Copy out all lines of the listing below that hold "resource".

------ SUPPLIED ENTRIES

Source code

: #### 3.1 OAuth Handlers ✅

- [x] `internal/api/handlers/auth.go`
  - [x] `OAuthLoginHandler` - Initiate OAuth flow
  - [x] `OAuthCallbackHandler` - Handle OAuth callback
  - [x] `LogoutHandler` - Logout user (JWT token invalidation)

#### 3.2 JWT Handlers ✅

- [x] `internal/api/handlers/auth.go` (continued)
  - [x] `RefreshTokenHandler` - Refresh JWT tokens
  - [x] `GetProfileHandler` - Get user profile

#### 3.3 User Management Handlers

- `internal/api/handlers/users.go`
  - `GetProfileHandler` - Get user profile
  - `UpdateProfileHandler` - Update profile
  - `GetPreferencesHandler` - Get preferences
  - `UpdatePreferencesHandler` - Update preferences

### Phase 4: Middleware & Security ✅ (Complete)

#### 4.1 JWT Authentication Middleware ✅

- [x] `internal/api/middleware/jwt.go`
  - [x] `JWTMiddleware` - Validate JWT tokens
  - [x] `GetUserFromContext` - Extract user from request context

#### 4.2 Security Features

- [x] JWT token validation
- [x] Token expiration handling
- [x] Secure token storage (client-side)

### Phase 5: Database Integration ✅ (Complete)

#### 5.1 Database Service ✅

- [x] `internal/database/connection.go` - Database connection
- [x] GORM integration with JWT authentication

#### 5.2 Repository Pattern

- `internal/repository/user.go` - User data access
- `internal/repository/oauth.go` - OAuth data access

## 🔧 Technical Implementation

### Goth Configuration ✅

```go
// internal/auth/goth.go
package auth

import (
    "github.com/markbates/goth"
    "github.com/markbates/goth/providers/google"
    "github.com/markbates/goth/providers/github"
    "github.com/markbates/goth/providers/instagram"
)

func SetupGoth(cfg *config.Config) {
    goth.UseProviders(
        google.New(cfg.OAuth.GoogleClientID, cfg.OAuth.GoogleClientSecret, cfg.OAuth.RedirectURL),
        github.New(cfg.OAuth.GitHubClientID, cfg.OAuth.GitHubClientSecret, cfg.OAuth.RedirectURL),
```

------------
------ SUPPLIED ENTRIES

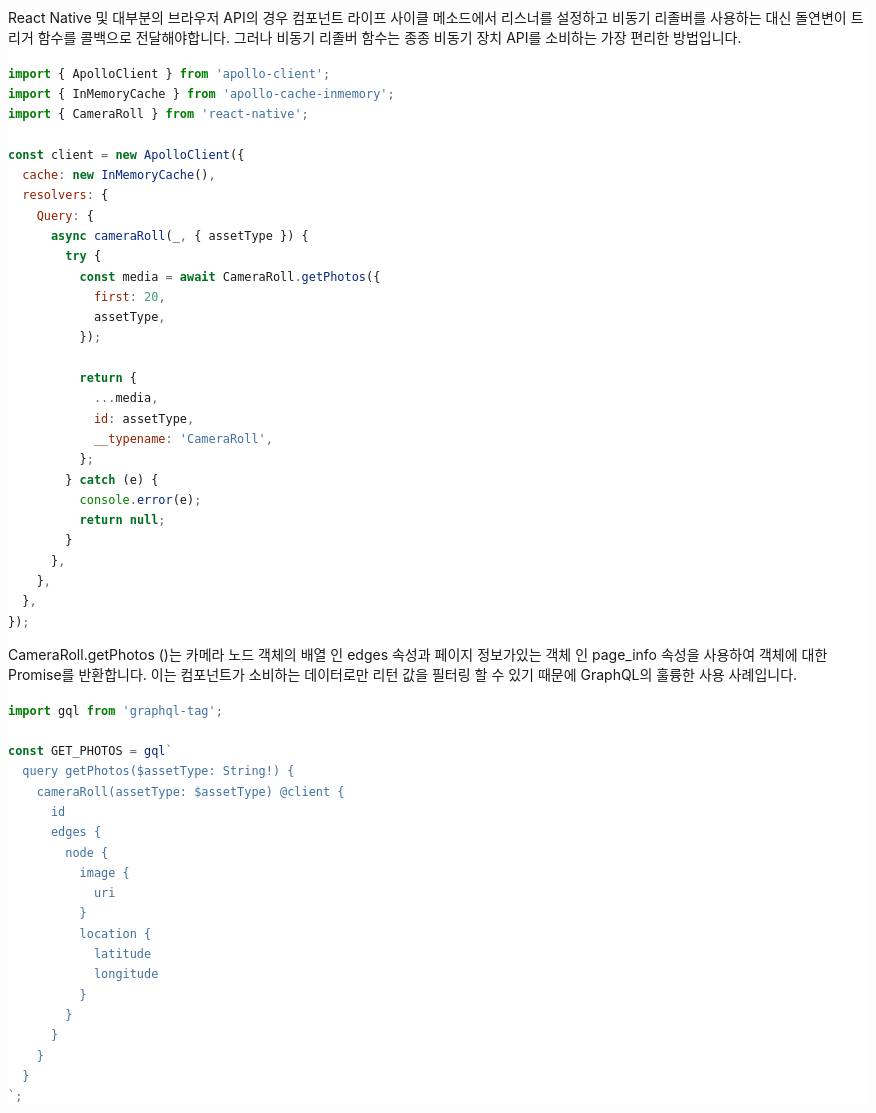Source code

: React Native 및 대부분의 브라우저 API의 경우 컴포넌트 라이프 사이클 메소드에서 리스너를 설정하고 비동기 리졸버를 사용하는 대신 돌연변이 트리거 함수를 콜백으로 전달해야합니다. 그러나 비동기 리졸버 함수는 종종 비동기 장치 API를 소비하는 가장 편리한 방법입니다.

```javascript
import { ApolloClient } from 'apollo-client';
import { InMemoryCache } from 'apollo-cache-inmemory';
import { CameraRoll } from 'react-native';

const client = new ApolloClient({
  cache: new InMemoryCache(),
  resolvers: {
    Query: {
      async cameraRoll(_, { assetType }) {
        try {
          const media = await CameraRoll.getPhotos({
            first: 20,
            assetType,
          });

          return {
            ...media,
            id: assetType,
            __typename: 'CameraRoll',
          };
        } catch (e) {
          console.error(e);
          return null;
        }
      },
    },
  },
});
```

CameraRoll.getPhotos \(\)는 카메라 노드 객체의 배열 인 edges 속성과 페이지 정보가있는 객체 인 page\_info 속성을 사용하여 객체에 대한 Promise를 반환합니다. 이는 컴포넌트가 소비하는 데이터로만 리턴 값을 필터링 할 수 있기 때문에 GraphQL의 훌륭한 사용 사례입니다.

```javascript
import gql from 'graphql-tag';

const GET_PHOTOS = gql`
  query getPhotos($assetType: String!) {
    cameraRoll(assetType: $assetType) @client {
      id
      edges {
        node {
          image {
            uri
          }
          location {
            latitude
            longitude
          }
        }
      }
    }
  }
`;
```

------------
------ SUPPLIED ENTRIES

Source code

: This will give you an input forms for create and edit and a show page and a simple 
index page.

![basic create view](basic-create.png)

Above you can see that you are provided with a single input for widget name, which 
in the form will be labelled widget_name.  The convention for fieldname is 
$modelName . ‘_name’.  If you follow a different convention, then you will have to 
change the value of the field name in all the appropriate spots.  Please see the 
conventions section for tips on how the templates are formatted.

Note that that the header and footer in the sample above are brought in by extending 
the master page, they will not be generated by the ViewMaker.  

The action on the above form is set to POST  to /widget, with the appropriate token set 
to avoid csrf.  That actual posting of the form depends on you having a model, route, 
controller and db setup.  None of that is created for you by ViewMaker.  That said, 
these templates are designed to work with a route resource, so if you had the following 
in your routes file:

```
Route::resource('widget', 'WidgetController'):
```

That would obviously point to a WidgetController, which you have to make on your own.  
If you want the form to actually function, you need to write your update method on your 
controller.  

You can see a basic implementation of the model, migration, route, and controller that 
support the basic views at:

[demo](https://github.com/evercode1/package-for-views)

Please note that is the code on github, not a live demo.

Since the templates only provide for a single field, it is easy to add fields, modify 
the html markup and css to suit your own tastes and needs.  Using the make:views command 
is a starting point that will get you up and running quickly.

------------

#### [EXERCISE OUTPUT]
these templates are designed to work with a route resource, so if you had the following 
Route::resource('widget', 'WidgetController'):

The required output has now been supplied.